Il Garante ha richiamato sul punto il principio, già stabilito nel provvedimento 25 giugno 2009 e ha condannato con provvedimento la Provincia al pagamento della sanzione amministrativa di 20.000 euro.

La Provincia ha presentato opposizione al provvedimento entro 30 giorni davanti al Tribunale.

Il Tribunale con sentenza del 19 novembre 2013 ha sancito la fondatezza dell’opposizione e ha ritenuto che la sola diffusione della determina non fosse lesiva della privacy.

Il Garante ha proposto ricorso per cassazione attraverso la sentenza del Tribunale di Foggia e ha evidenziato la violazione dell’art. 22, comma 8, Codice della privacyart. 65, comma 5, 68, comma 3, per essere stata ritenuta illegittima la sanzione in ordine alla diffusione di un dato sensibile.

La Cassazione ha accolto il ricorso del Garante e ha rinviato, anche per le spese al Tribunale di Foggia.

La Cassazione ha affermato che la tutela del dato sensibile prevale su una generica esigenza di trasparenza amministrativa sia sotto il profilo costituzionalmente rilevante della valutazione degli interessi in discussione sia sotto quello della sostanziale elusione della normativa sulla protezione dei dati personali, accentuata nel caso dei dati sensibili, ove si dovesse far prevalere una generica esigenza di trasparenza amministrativa nemmeno concretamente argomentata e provata.

La Cassazione ha sottolineato come la nozione di trattamento ricomprenda, come affermato dalla stessa corte anche l’estrazione dei dati ed il successivo utilizzo dei dati.

La Cassazione ha osservato che le operazioni di trattamento di dati se non precedute da idonea informativa e dalla acquisizione del consenso del titolare integrano due illeciti amministrativi previsti dagli art. 13 e 23 del Codice della privacy.

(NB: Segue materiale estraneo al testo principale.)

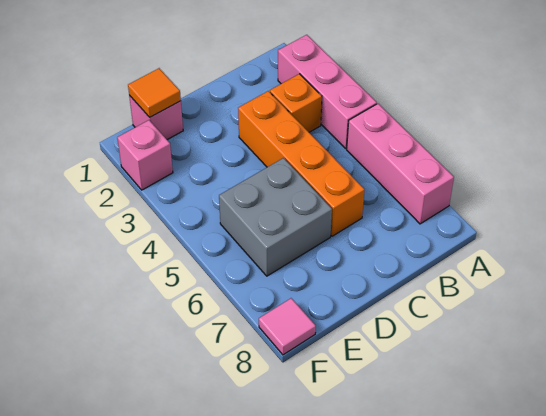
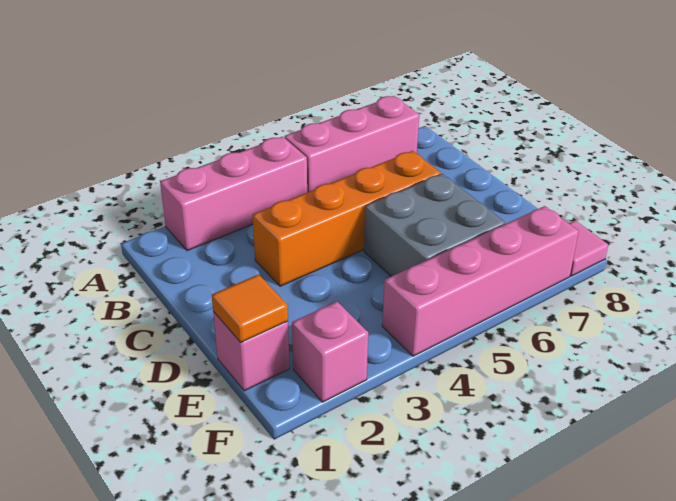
orange brick B3 level 1 -> none
none -> pink brick F4:F7 level 1

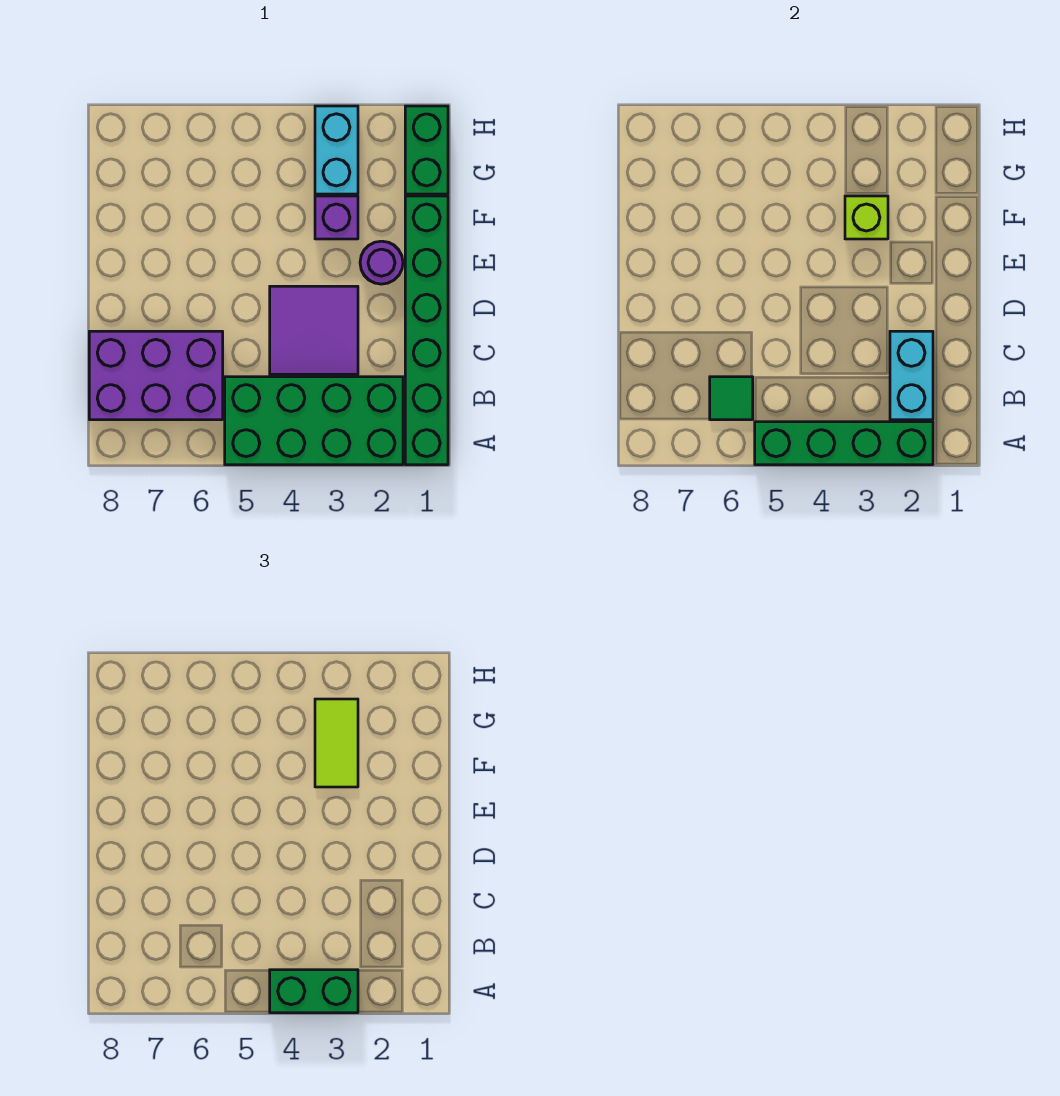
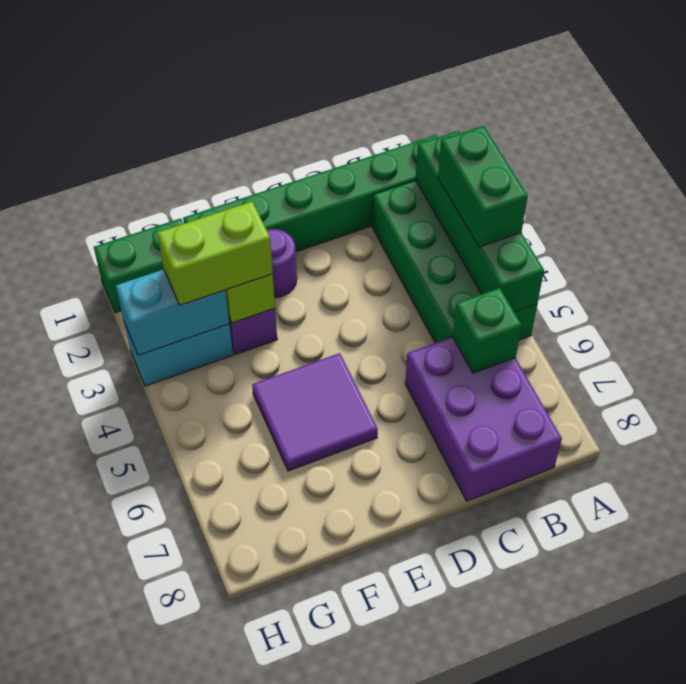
cyan brick B2:C2 level 2 -> cyan brick G3:H3 level 2
green tile B6 level 2 -> green brick B6 level 2
purple tile C3:D4 level 1 -> purple tile E5:F6 level 1
lime tile F3:G3 level 3 -> lime brick F3:G3 level 3

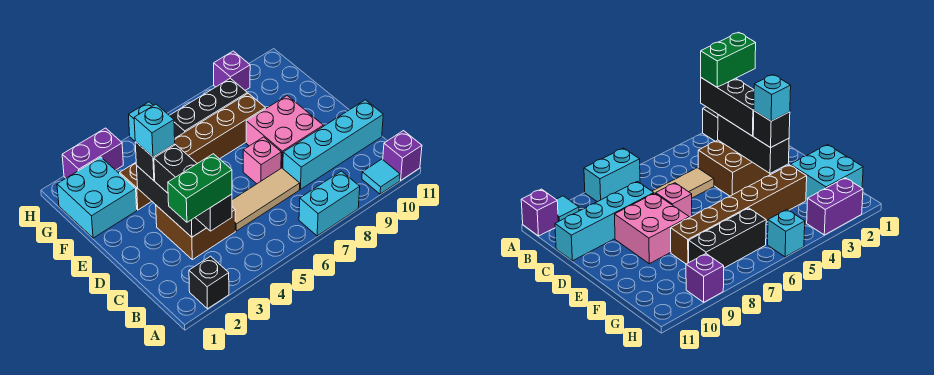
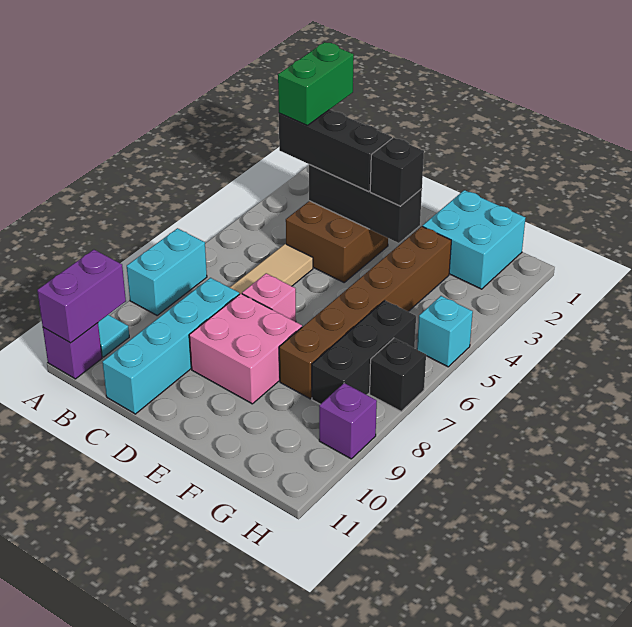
black brick A2 level 1 -> black brick H7 level 1
cyan brick E3 level 4 -> none
purple brick H2:H3 level 1 -> purple brick A10:A11 level 2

La Cassazione non approfondisce il profilo del consenso (che non è richiesto per i trattamenti degli enti pubblici per fini istituzionali).

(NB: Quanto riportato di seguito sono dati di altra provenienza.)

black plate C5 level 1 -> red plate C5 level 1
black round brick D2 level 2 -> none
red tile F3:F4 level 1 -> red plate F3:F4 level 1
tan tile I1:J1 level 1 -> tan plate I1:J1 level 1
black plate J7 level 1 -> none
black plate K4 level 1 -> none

La Cassazione richiama l’attenzione sull’impatto organizzativo della protezione dei dati personali in materia di dati sensibili e precisa che gli enti pubblici possono trattare lo stato di salute soltanto mediante modalità organizzative che rendano non identificabile il soggetto.

La sentenza in esame è di interesse in quanto aiuta a comprendere come sia ancora in ritardo nel nostro paese la conoscenza e la cultura in materia di protezione dei dati personali e come sia ancora difficile da parte delle pubbliche amministrazioni il bilanciamento tra protezione dei dati personali e la trasparenza amministrativa.

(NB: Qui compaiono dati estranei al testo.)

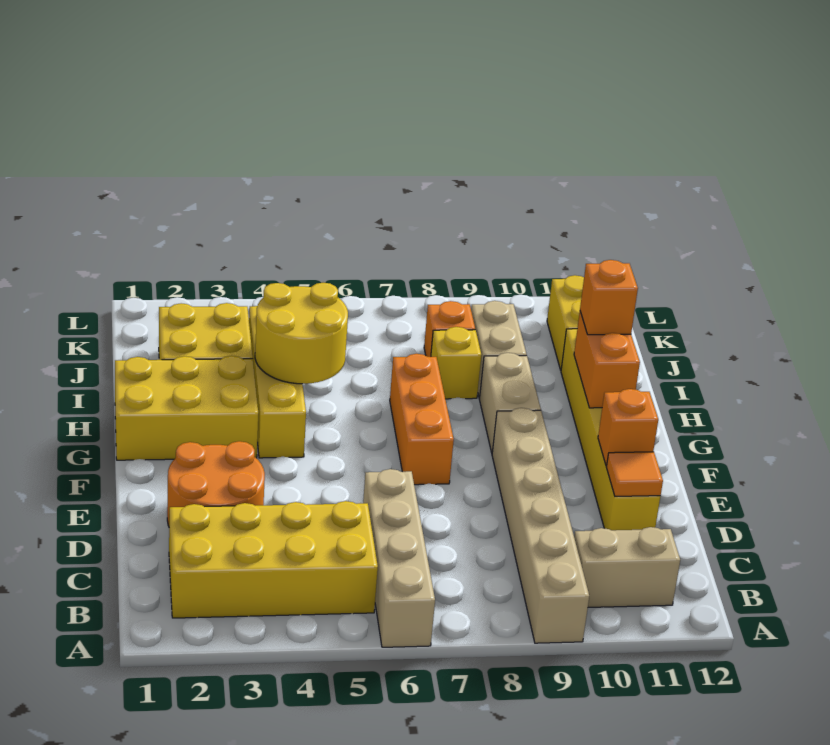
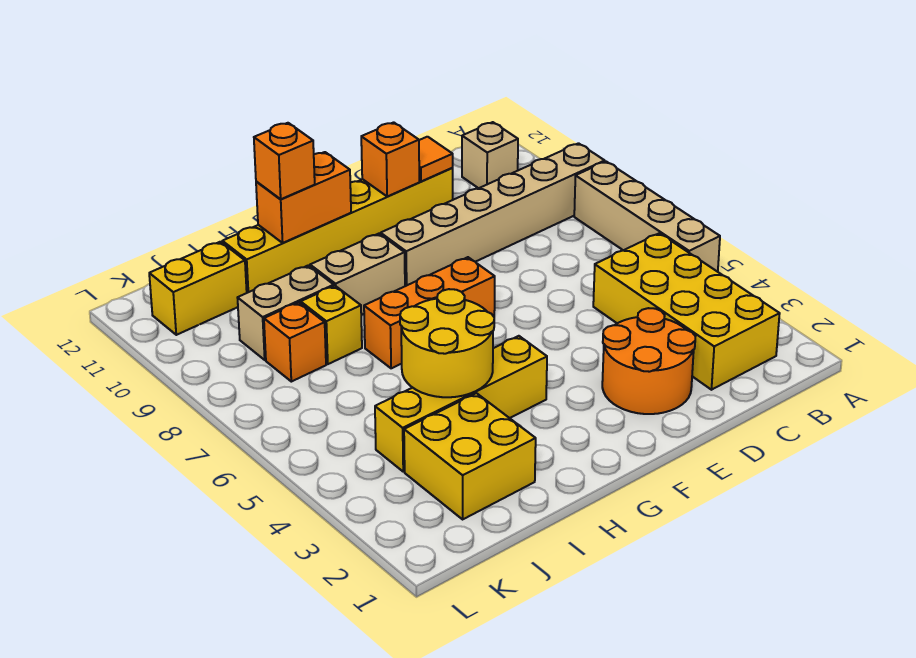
tan brick A6:D6 level 1 -> tan brick A5:A8 level 1
tan brick B10:B11 level 1 -> tan brick B11 level 1
yellow brick G1:H3 level 1 -> none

Il divieto di diffusione di dati idonei a rivelare la salute era previsto già dall’art. 22, comma 8, Codice della privacy (D.Lgs. n. 196 del 2003) ed è stato recentemente confermato anche dal D.Lgs. n. 101 del 2018 che ha introdotto l’art. 2-septies del Codice della privacy.

La sentenza in esame si riferisce ad un caso del 2009 (periodo antecedente alla diretta applicazione del regolamento privacy europeo) non approfondisce il profilo della nuova definizione di trattamenti di categorie particolari di dati (ex dati sensibili) prevista dall’art. 9, regolamento privacy n. 679 del 2016, della pseudonimizzazione, anonimizzazione e la definizione di diffusione del trattamento dei dati ” il dare conoscenza dei dati personali a soggetti indeterminati, in qualunque forma, anche mediante la loro messa a disposizione o consultazione” come indicato dall’art. 2-ter del Codice della privacy novellato dal D.Lgs. 101 del 2018.

La sentenza inoltre non richiama in materia di protezione dei dati personali l’importante precedente orientamento delle Sezioni Unite sul trattamento dei dati sensibili (Cass. civ., Sez. Unite, sentenza 27 dicembre 2017 n. 30981), sentenza che aveva approfondito le misure di cifratura a protezione dei dei dati idonei a rivelare lo stato di salute delle persone.